**Goal of the exercise:**
All lines from the one containing "As a designed, constructed" to the end of the listing below are to be reproduced exactly, and no others.

**Materials provided:**
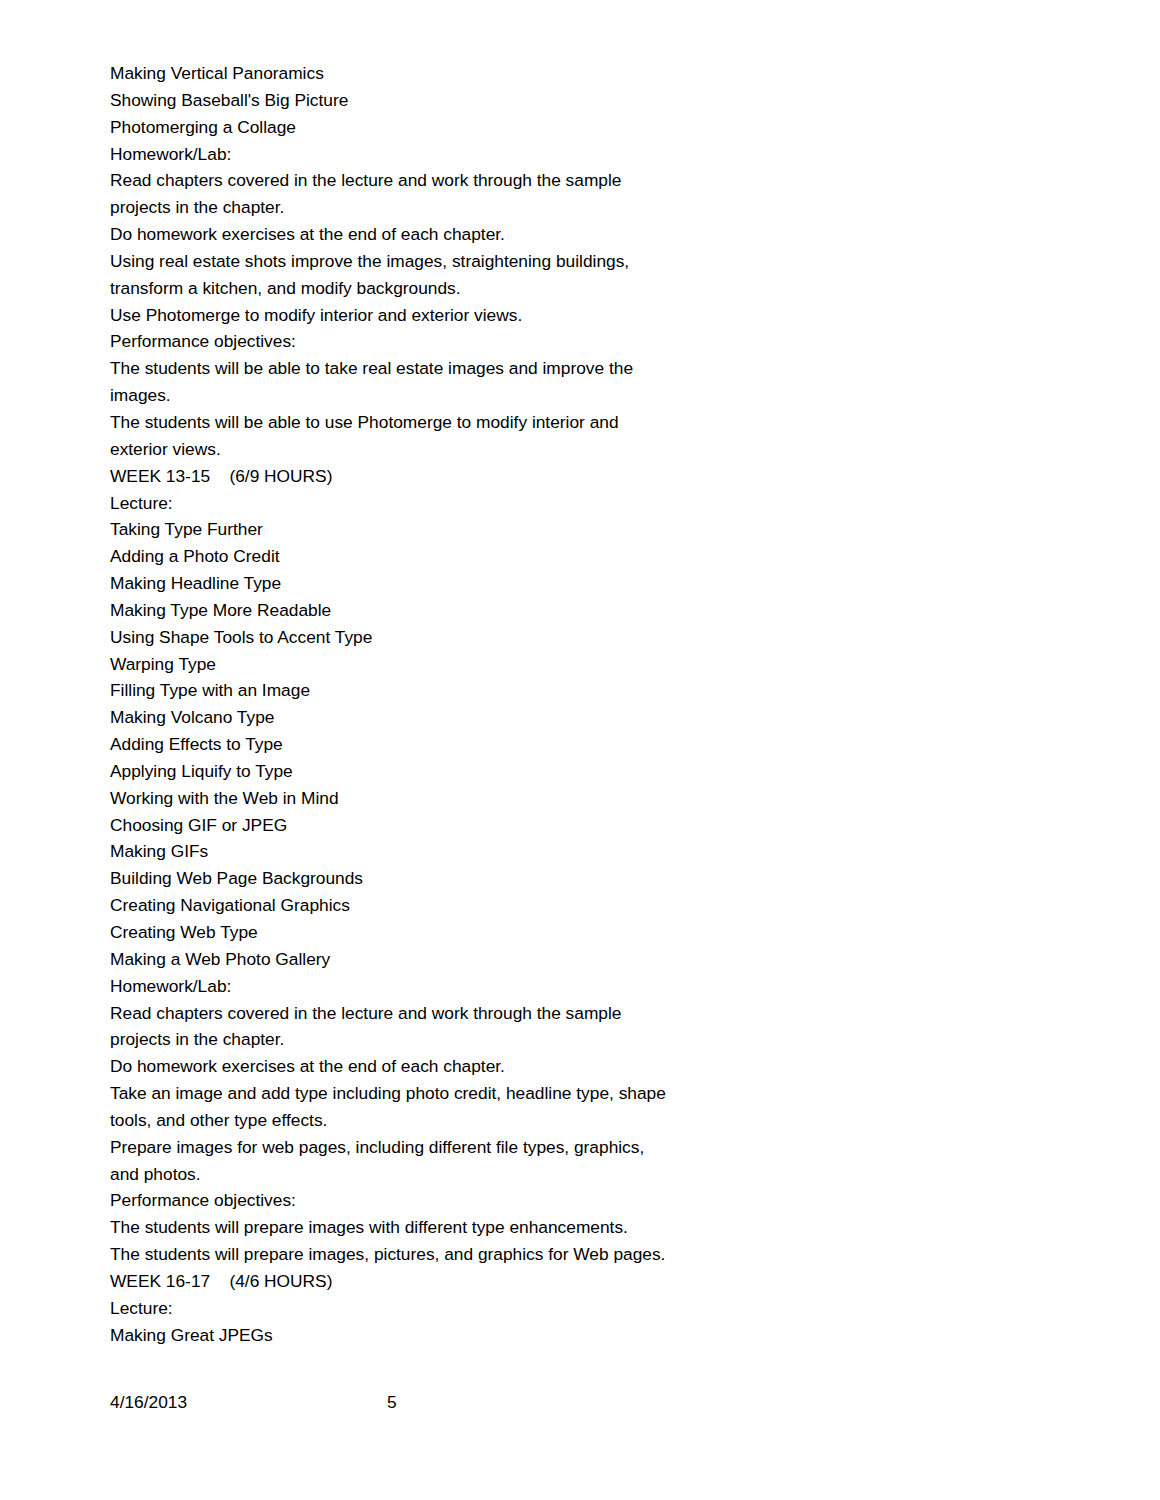Making Vertical Panoramics
Showing Baseball's Big Picture
Photomerging a Collage
Homework/Lab:
Read chapters covered in the lecture and work through the sample
projects in the chapter.
Do homework exercises at the end of each chapter.
Using real estate shots improve the images, straightening buildings,
transform a kitchen, and modify backgrounds.
Use Photomerge to modify interior and exterior views.
Performance objectives:
The students will be able to take real estate images and improve the
images.
The students will be able to use Photomerge to modify interior and
exterior views.
WEEK 13-15 (6/9 HOURS)
Lecture:
Taking Type Further
Adding a Photo Credit
Making Headline Type
Making Type More Readable
Using Shape Tools to Accent Type
Warping Type
Filling Type with an Image
Making Volcano Type
Adding Effects to Type
Applying Liquify to Type
Working with the Web in Mind
Choosing GIF or JPEG
Making GIFs
Building Web Page Backgrounds
Creating Navigational Graphics
Creating Web Type
Making a Web Photo Gallery
Homework/Lab:
Read chapters covered in the lecture and work through the sample
projects in the chapter.
Do homework exercises at the end of each chapter.
Take an image and add type including photo credit, headline type, shape
tools, and other type effects.
Prepare images for web pages, including different file types, graphics,
and photos.
Performance objectives:
The students will prepare images with different type enhancements.
The students will prepare images, pictures, and graphics for Web pages.
WEEK 16-17 (4/6 HOURS)
Lecture:
Making Great JPEGs
4/16/2013 5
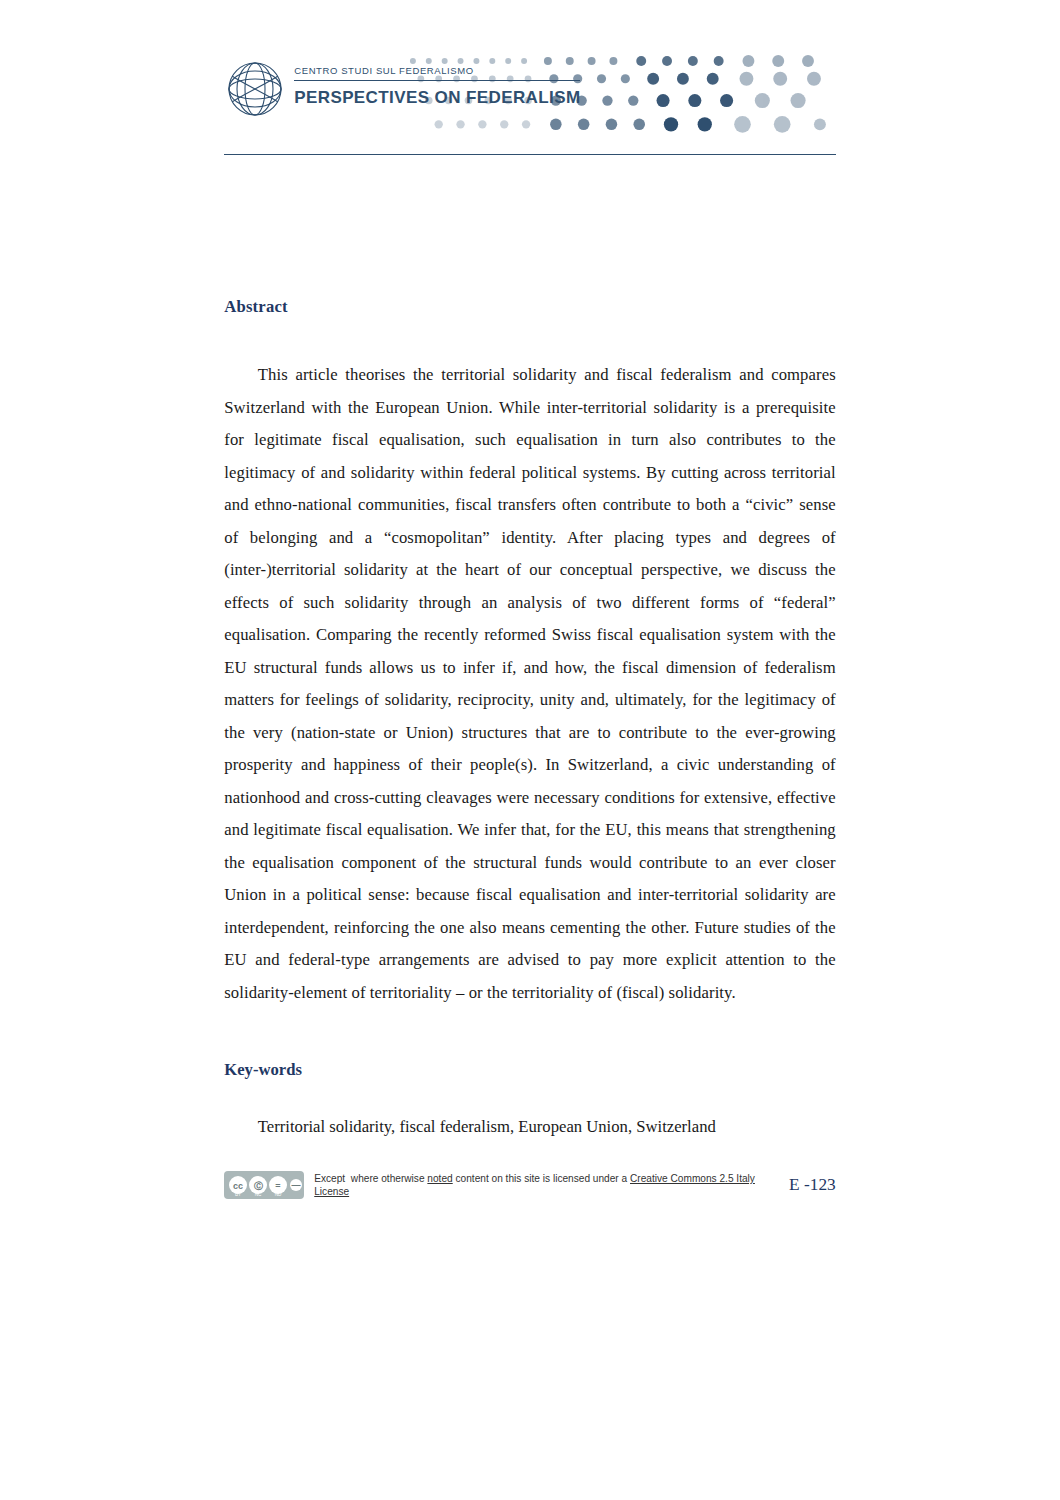CENTRO STUDI SUL FEDERALISMO
PERSPECTIVES ON FEDERALISM
Abstract
This article theorises the territorial solidarity and fiscal federalism and compares Switzerland with the European Union. While inter-territorial solidarity is a prerequisite for legitimate fiscal equalisation, such equalisation in turn also contributes to the legitimacy of and solidarity within federal political systems. By cutting across territorial and ethno-national communities, fiscal transfers often contribute to both a “civic” sense of belonging and a “cosmopolitan” identity. After placing types and degrees of (inter-)territorial solidarity at the heart of our conceptual perspective, we discuss the effects of such solidarity through an analysis of two different forms of “federal” equalisation. Comparing the recently reformed Swiss fiscal equalisation system with the EU structural funds allows us to infer if, and how, the fiscal dimension of federalism matters for feelings of solidarity, reciprocity, unity and, ultimately, for the legitimacy of the very (nation-state or Union) structures that are to contribute to the ever-growing prosperity and happiness of their people(s). In Switzerland, a civic understanding of nationhood and cross-cutting cleavages were necessary conditions for extensive, effective and legitimate fiscal equalisation. We infer that, for the EU, this means that strengthening the equalisation component of the structural funds would contribute to an ever closer Union in a political sense: because fiscal equalisation and inter-territorial solidarity are interdependent, reinforcing the one also means cementing the other. Future studies of the EU and federal-type arrangements are advised to pay more explicit attention to the solidarity-element of territoriality – or the territoriality of (fiscal) solidarity.
Key-words
Territorial solidarity, fiscal federalism, European Union, Switzerland
cc Ⓒ = — BY NC ND
Except where otherwise noted content on this site is licensed under a Creative Commons 2.5 Italy License
E -123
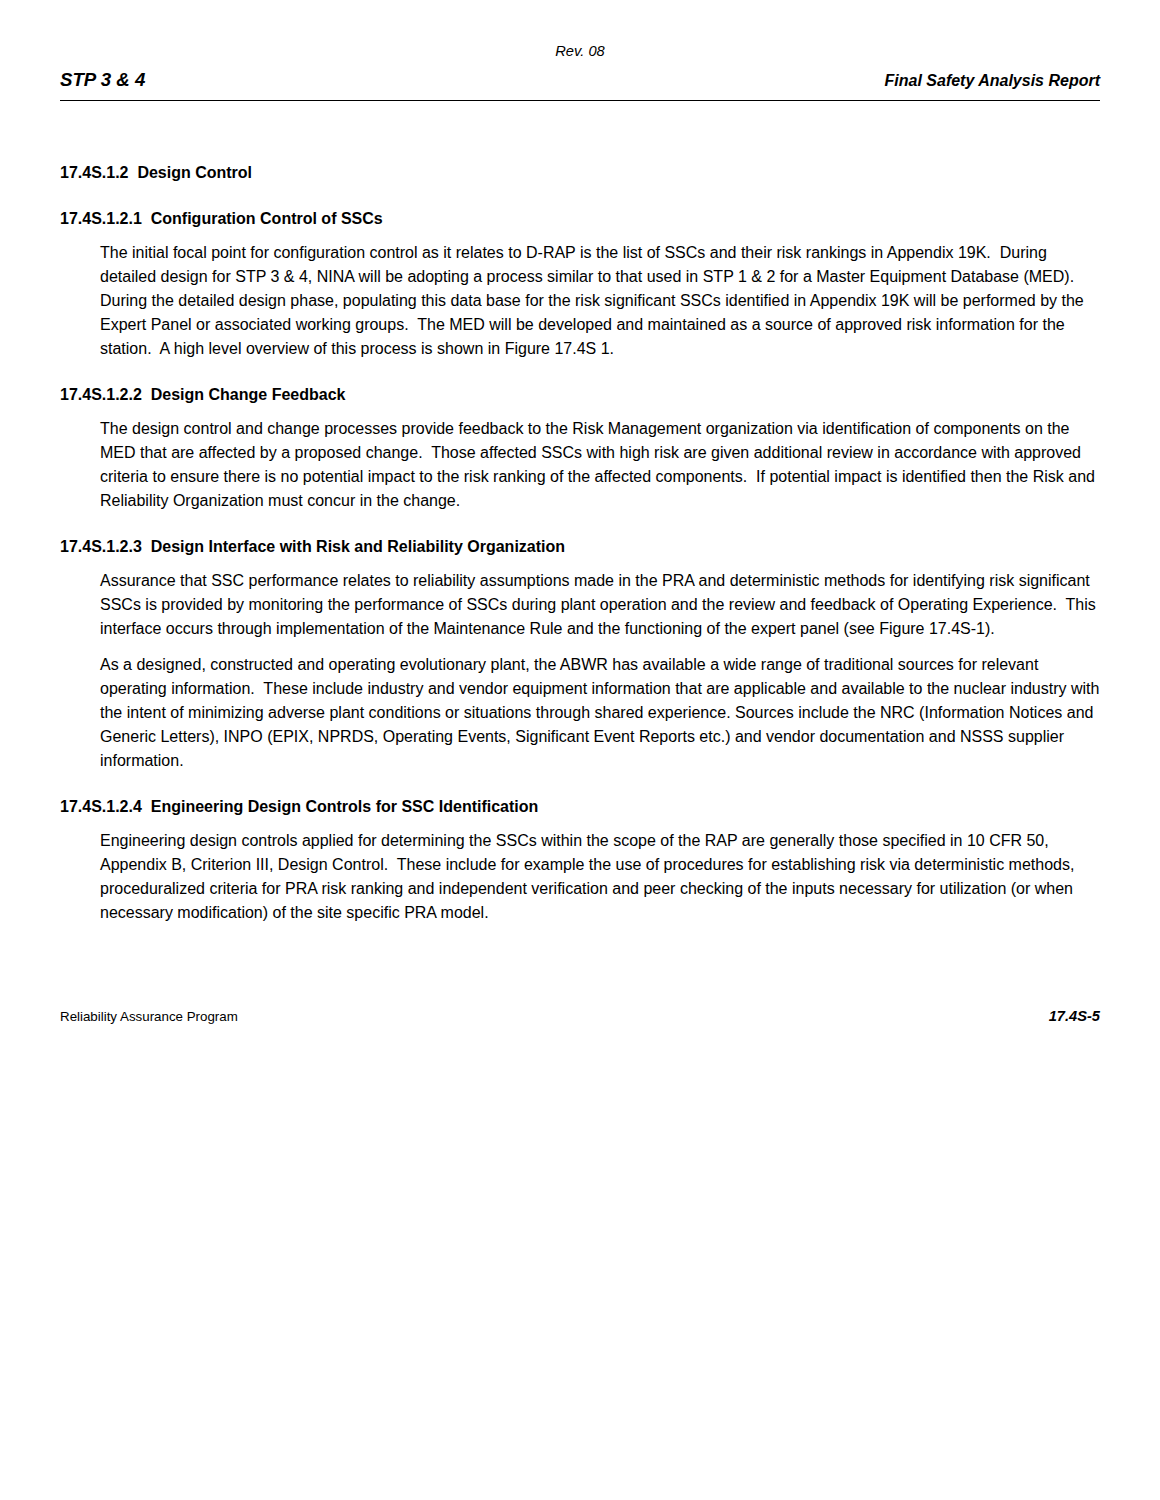Rev. 08
STP 3 & 4
Final Safety Analysis Report
17.4S.1.2 Design Control
17.4S.1.2.1 Configuration Control of SSCs
The initial focal point for configuration control as it relates to D-RAP is the list of SSCs and their risk rankings in Appendix 19K. During detailed design for STP 3 & 4, NINA will be adopting a process similar to that used in STP 1 & 2 for a Master Equipment Database (MED). During the detailed design phase, populating this data base for the risk significant SSCs identified in Appendix 19K will be performed by the Expert Panel or associated working groups. The MED will be developed and maintained as a source of approved risk information for the station. A high level overview of this process is shown in Figure 17.4S 1.
17.4S.1.2.2 Design Change Feedback
The design control and change processes provide feedback to the Risk Management organization via identification of components on the MED that are affected by a proposed change. Those affected SSCs with high risk are given additional review in accordance with approved criteria to ensure there is no potential impact to the risk ranking of the affected components. If potential impact is identified then the Risk and Reliability Organization must concur in the change.
17.4S.1.2.3 Design Interface with Risk and Reliability Organization
Assurance that SSC performance relates to reliability assumptions made in the PRA and deterministic methods for identifying risk significant SSCs is provided by monitoring the performance of SSCs during plant operation and the review and feedback of Operating Experience. This interface occurs through implementation of the Maintenance Rule and the functioning of the expert panel (see Figure 17.4S-1).
As a designed, constructed and operating evolutionary plant, the ABWR has available a wide range of traditional sources for relevant operating information. These include industry and vendor equipment information that are applicable and available to the nuclear industry with the intent of minimizing adverse plant conditions or situations through shared experience. Sources include the NRC (Information Notices and Generic Letters), INPO (EPIX, NPRDS, Operating Events, Significant Event Reports etc.) and vendor documentation and NSSS supplier information.
17.4S.1.2.4 Engineering Design Controls for SSC Identification
Engineering design controls applied for determining the SSCs within the scope of the RAP are generally those specified in 10 CFR 50, Appendix B, Criterion III, Design Control. These include for example the use of procedures for establishing risk via deterministic methods, proceduralized criteria for PRA risk ranking and independent verification and peer checking of the inputs necessary for utilization (or when necessary modification) of the site specific PRA model.
Reliability Assurance Program
17.4S-5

**Solution to this problem:**
As a designed, constructed and operating evolutionary plant, the ABWR has available a wide range of traditional sources for relevant operating information. These include industry and vendor equipment information that are applicable and available to the nuclear industry with the intent of minimizing adverse plant conditions or situations through shared experience. Sources include the NRC (Information Notices and Generic Letters), INPO (EPIX, NPRDS, Operating Events, Significant Event Reports etc.) and vendor documentation and NSSS supplier information.
17.4S.1.2.4 Engineering Design Controls for SSC Identification
Engineering design controls applied for determining the SSCs within the scope of the RAP are generally those specified in 10 CFR 50, Appendix B, Criterion III, Design Control. These include for example the use of procedures for establishing risk via deterministic methods, proceduralized criteria for PRA risk ranking and independent verification and peer checking of the inputs necessary for utilization (or when necessary modification) of the site specific PRA model.
Reliability Assurance Program
17.4S-5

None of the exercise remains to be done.